WHAT YOU WILL DO: With nothing added or dropped, copy the data that follows exactly.

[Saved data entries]
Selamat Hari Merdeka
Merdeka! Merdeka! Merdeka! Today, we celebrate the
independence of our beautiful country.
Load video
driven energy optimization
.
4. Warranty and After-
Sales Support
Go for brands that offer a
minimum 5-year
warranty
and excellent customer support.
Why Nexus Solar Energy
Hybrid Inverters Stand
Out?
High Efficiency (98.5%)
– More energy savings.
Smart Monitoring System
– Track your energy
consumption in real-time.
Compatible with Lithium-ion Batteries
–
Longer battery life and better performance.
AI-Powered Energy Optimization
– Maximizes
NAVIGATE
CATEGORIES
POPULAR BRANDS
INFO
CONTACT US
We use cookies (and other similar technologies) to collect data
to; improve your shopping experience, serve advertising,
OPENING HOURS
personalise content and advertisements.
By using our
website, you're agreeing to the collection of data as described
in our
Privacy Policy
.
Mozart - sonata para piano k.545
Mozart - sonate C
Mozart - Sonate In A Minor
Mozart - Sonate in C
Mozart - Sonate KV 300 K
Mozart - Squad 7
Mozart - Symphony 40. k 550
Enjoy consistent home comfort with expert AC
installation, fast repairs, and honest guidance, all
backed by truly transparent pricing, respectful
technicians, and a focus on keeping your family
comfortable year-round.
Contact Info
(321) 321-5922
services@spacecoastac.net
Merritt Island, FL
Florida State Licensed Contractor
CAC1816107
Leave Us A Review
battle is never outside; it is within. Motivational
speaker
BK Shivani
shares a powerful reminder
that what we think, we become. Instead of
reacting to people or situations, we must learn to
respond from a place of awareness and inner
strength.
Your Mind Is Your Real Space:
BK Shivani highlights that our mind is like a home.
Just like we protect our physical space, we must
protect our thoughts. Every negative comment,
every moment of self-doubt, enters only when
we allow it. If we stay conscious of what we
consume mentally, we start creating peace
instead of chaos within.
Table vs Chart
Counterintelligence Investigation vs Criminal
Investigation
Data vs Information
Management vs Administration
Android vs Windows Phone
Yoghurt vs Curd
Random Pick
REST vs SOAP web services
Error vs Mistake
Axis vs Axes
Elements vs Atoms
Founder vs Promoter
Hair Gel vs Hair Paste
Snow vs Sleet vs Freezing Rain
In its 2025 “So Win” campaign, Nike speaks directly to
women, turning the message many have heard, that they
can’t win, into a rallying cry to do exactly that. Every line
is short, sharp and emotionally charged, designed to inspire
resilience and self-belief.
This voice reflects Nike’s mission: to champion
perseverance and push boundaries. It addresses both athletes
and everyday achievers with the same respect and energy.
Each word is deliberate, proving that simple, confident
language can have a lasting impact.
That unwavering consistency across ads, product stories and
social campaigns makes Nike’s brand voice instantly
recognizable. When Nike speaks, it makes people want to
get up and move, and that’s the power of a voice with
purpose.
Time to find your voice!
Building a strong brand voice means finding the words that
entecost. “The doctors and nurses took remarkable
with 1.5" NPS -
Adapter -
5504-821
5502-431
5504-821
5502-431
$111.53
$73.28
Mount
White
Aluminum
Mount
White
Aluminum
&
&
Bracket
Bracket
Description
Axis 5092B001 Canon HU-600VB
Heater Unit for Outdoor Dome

EXERCISE ANSWER:
Selamat Hari Merdeka
Merdeka! Merdeka! Merdeka! Today, we celebrate the
independence of our beautiful country.
Load video
driven energy optimization
.
4. Warranty and After-
Sales Support
Go for brands that offer a
minimum 5-year
warranty
and excellent customer support.
Why Nexus Solar Energy
Hybrid Inverters Stand
Out?
High Efficiency (98.5%)
– More energy savings.
Smart Monitoring System
– Track your energy
consumption in real-time.
Compatible with Lithium-ion Batteries
–
Longer battery life and better performance.
AI-Powered Energy Optimization
– Maximizes
NAVIGATE
CATEGORIES
POPULAR BRANDS
INFO
CONTACT US
We use cookies (and other similar technologies) to collect data
to; improve your shopping experience, serve advertising,
OPENING HOURS
personalise content and advertisements.
By using our
website, you're agreeing to the collection of data as described
in our
Privacy Policy
.
Mozart - sonata para piano k.545
Mozart - sonate C
Mozart - Sonate In A Minor
Mozart - Sonate in C
Mozart - Sonate KV 300 K
Mozart - Squad 7
Mozart - Symphony 40. k 550
Enjoy consistent home comfort with expert AC
installation, fast repairs, and honest guidance, all
backed by truly transparent pricing, respectful
technicians, and a focus on keeping your family
comfortable year-round.
Contact Info
(321) 321-5922
services@spacecoastac.net
Merritt Island, FL
Florida State Licensed Contractor
CAC1816107
Leave Us A Review
battle is never outside; it is within. Motivational
speaker
BK Shivani
shares a powerful reminder
that what we think, we become. Instead of
reacting to people or situations, we must learn to
respond from a place of awareness and inner
strength.
Your Mind Is Your Real Space:
BK Shivani highlights that our mind is like a home.
Just like we protect our physical space, we must
protect our thoughts. Every negative comment,
every moment of self-doubt, enters only when
we allow it. If we stay conscious of what we
consume mentally, we start creating peace
instead of chaos within.
Table vs Chart
Counterintelligence Investigation vs Criminal
Investigation
Data vs Information
Management vs Administration
Android vs Windows Phone
Yoghurt vs Curd
Random Pick
REST vs SOAP web services
Error vs Mistake
Axis vs Axes
Elements vs Atoms
Founder vs Promoter
Hair Gel vs Hair Paste
Snow vs Sleet vs Freezing Rain
In its 2025 “So Win” campaign, Nike speaks directly to
women, turning the message many have heard, that they
can’t win, into a rallying cry to do exactly that. Every line
is short, sharp and emotionally charged, designed to inspire
resilience and self-belief.
This voice reflects Nike’s mission: to champion
perseverance and push boundaries. It addresses both athletes
and everyday achievers with the same respect and energy.
Each word is deliberate, proving that simple, confident
language can have a lasting impact.
That unwavering consistency across ads, product stories and
social campaigns makes Nike’s brand voice instantly
recognizable. When Nike speaks, it makes people want to
get up and move, and that’s the power of a voice with
purpose.
Time to find your voice!
Building a strong brand voice means finding the words that
entecost. “The doctors and nurses took remarkable
with 1.5" NPS -
Adapter -
5504-821
5502-431
5504-821
5502-431
$111.53
$73.28
Mount
White
Aluminum
Mount
White
Aluminum
&
&
Bracket
Bracket
Description
Axis 5092B001 Canon HU-600VB
Heater Unit for Outdoor Dome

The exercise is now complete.